Naast het gebruik van een erkend softwarepakket moet aan nog een aantal voorwaarden worden voldaan om in aanmerking te komen voor de geïntegreerde praktijkpremie. Uiteraard moet de huisarts of huisarts-in-opleiding effectief actief zijn in het kader van de ziekteverzekering. Een huisarts-in-opleiding die zijn activiteit start in het premiejaar, moet enkel zijn Riziv-nummer als bewijs doorgeven om de premie te ontvangen. Een huisarts die minder dan vijf jaar een Riziv-nummer heeft, moet ingeschreven zijn bij de georganiseerde wachtdienst. Een huisarts die langer dan vijf jaar actief is, moet in het premiejaar minstens 25 000 euro aan prestaties hebben aangerekend aan de verplichte ziekteverzekering en dient uiteraard ook ingeschreven te zijn in de georganiseerde wachtdienst.

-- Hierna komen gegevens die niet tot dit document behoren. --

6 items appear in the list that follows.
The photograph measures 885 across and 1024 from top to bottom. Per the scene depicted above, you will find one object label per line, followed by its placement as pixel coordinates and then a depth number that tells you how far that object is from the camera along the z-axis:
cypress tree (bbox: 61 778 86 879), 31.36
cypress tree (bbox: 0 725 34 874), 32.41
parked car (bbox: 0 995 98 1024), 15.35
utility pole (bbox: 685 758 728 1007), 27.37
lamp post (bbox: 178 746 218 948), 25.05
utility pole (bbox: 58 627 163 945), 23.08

De hoogte van de geïntegreerde praktijkpremie wordt bepaald door het gebruik van bepaalde e-diensten. Hoe vaker die worden gebruikt, hoe hoger de premie. Hieronder vallen bijvoorbeeld het versturen van geneesmiddelenvoorschriften via Recip-e, de aanvraag van terugbetaling van geneesmiddelen hoofdstuk IV via MyCarenet of de registratie van een geïnformeerde toestemming voor een GMD via het eHealth-platform.